Patrick O’Carroll, the Social Security Administration’s Inspector General, recently issued his report evaluating the agency’s new flexible workplace program (known as Flexiplace) that was negotiated between the SSA and unions representing the agency’s Office of Disability Adjudication and Review (ODAR) staff. The program permits hearing officers to conduct evaluations from an alternate site one day per week, usually the employee’s home, and while the audit showed an increase in worker morale and increased productivity, the IG also warned the SSA that these employees routinely put beneficiary data at risk through a variety of means.
Files used by ODAR staff routinely contain Social Security numbers, names, addresses, and a wealth of other personal data. The IG audit results come from interviews of 135 hearing officers and 75 ODAR managers since the implementation of Flexiplace and found that ODAR employees had transported personal identifying information (PII) files from its facilities using unencrypted CDs, in addition to improper chain of custody documentation when removing and returning files containing PII.
“While SSA had implemented some preventative measures to safeguard PII removed from its premises, we determined ODAR practices may have exposed claimant data to unauthorized disclosure”, noted the report. “We believe ODAR should identify opportunities to better monitor employee compliance and strengthen Flexiplace controls.”
According to the report, the use of unencrypted CDs to transport data to and from ODAR facilities is rather widespread. The audit interviews revealed that this occurred at 17 of the 20 regional hearing offices the IG’s office surveyed.

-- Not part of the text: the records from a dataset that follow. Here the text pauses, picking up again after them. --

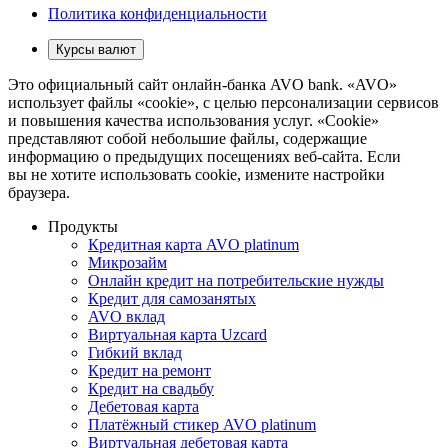
Политика конфиденциальности
Курсы валют
Это официальный сайт онлайн-банка AVO bank. «AVO»
использует файлы «cookie», с целью персонализации сервисов
и повышения качества использования услуг. «Cookie»
представляют собой небольшие файлы, содержащие
информацию о предыдущих посещениях веб-сайта. Если
вы не хотите использовать cookie, измените настройки
браузера.
Продукты
Кредитная карта AVO platinum
Микрозайм
Онлайн кредит на потребительские нужды
Кредит для самозанятых
AVO вклад
Виртуальная карта Uzcard
Гибкий вклад
Кредит на ремонт
Кредит на свадьбу
Дебетовая карта
Платёжный стикер AVO platinum
Виртуальная дебетовая карта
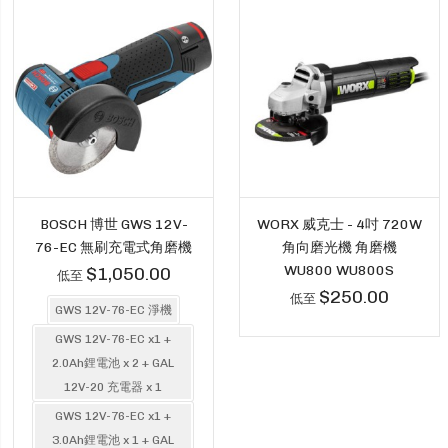
BOSCH 博世 GWS 12V-
WORX 威克士 - 4吋 720W
76-EC 無刷充電式角磨機
角向磨光機 角磨機
WU800 WU800S
$1,050.00
低至
$250.00
低至
GWS 12V-76-EC 淨機
GWS 12V-76-EC x1 +
2.0Ah鋰電池 x 2 + GAL
12V-20 充電器 x 1
GWS 12V-76-EC x1 +
3.0Ah鋰電池 x 1 + GAL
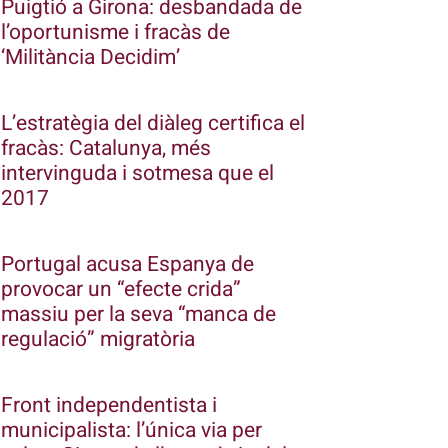
Puigtió a Girona: desbandada de
l’oportunisme i fracàs de
‘Militància Decidim’
L’estratègia del diàleg certifica el
fracàs: Catalunya, més
intervinguda i sotmesa que el
2017
Portugal acusa Espanya de
provocar un “efecte crida”
massiu per la seva “manca de
regulació” migratòria
Front independentista i
municipalista: l’única via per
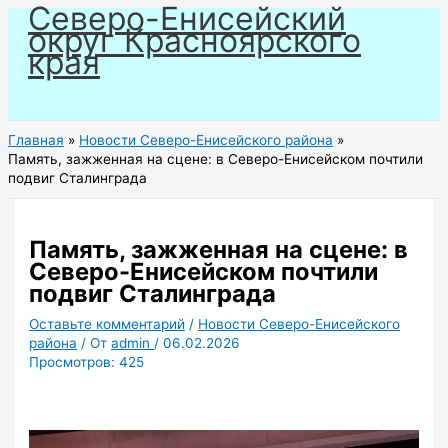
Северо-Енисейский
Перейти
округ Красноярского
к
края
содержимому
Главная
Новости Северо-Енисейского района
Память, зажженная на сцене: в Северо-Енисейском почтили
подвиг Сталинграда
Память, зажженная на сцене: в
Северо-Енисейском почтили
подвиг Сталинграда
Оставьте комментарий
/
Новости Северо-Енисейского
района
/ От
admin
/
06.02.2026
Просмотров:
425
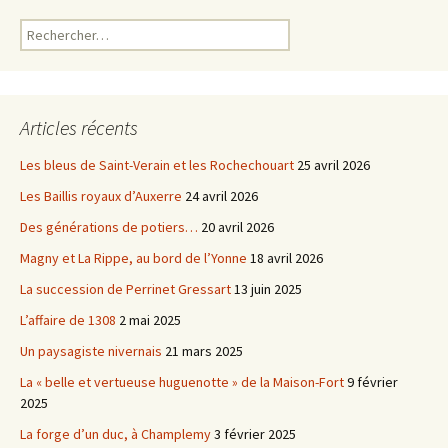
Rechercher :
Articles récents
Les bleus de Saint-Verain et les Rochechouart
25 avril 2026
Les Baillis royaux d’Auxerre
24 avril 2026
Des générations de potiers…
20 avril 2026
Magny et La Rippe, au bord de l’Yonne
18 avril 2026
La succession de Perrinet Gressart
13 juin 2025
L’affaire de 1308
2 mai 2025
Un paysagiste nivernais
21 mars 2025
La « belle et vertueuse huguenotte » de la Maison-Fort
9 février
2025
La forge d’un duc, à Champlemy
3 février 2025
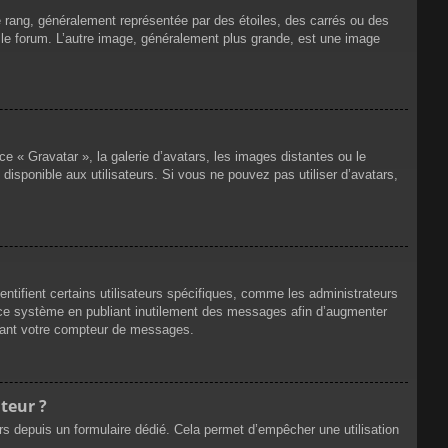
e rang, généralement représentée par des étoiles, des carrés ou des
r le forum. L’autre image, généralement plus grande, est une image
ce « Gravatar », la galerie d’avatars, les images distantes ou le
disponible aux utilisateurs. Si vous ne pouvez pas utiliser d’avatars,
ntifient certains utilisateurs spécifiques, comme les administrateurs
e ce système en publiant inutilement des messages afin d’augmenter
ssant votre compteur de messages.
teur ?
eurs depuis un formulaire dédié. Cela permet d’empêcher une utilisation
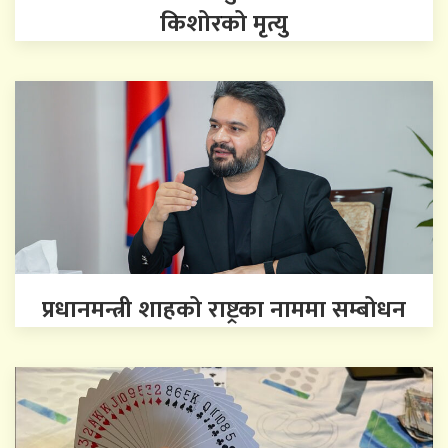
किशोरको मृत्यु
प्रधानमन्त्री शाहको राष्ट्रका नाममा सम्बोधन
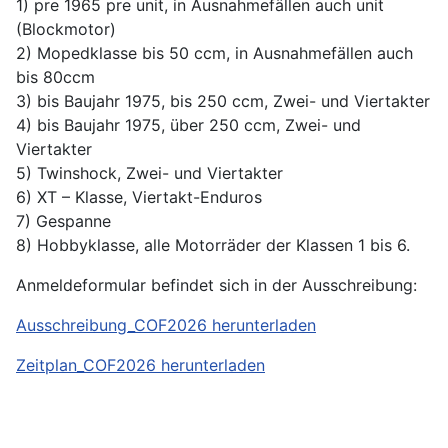
1) pre 1965 pre unit, in Ausnahmefällen auch unit
(Blockmotor)
2) Mopedklasse bis 50 ccm, in Ausnahmefällen auch
bis 80ccm
3) bis Baujahr 1975, bis 250 ccm, Zwei- und Viertakter
4) bis Baujahr 1975, über 250 ccm, Zwei- und
Viertakter
5) Twinshock, Zwei- und Viertakter
6) XT – Klasse, Viertakt-Enduros
7) Gespanne
8) Hobbyklasse, alle Motorräder der Klassen 1 bis 6.
Anmeldeformular befindet sich in der Ausschreibung:
Ausschreibung_COF2026 herunterladen
Zeitplan_COF2026 herunterladen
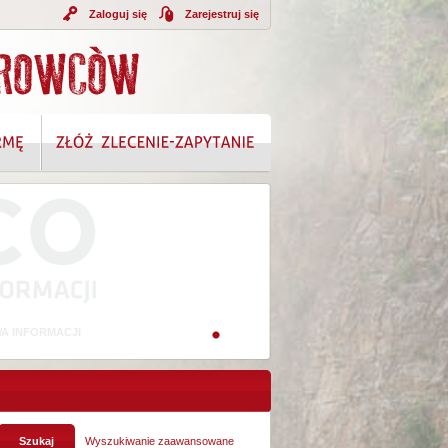
Zaloguj się
Zarejestruj się
A INFORMACJI
Wyszukiwanie zaawansowane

The ODAR believed policy compliance was achieved if Flexiplace workers simply transported these CDs in a locked container, a practice the IG categorized as inadequate security measures.
Even though Office of Management and Budget rules require all sensitive data to be encrypted on mobile devices, the SSA’s encryption process is “incompatible with the computer application ODAR uses for electronic claimant records”, said the report. In its final recommendations the IG suggested that ODAR employees store electronic PII only on encrypted and password-protected laptops until a suitable CD encryption solution is reached.
In response to the IG’s recommendation, James Winn, executive counselor to the SSA commissioner, assured that the agency now has enough encrypted/password-protected laptops for Flexiplace staff and will no longer allow PII to be removed from its facilities on CDs.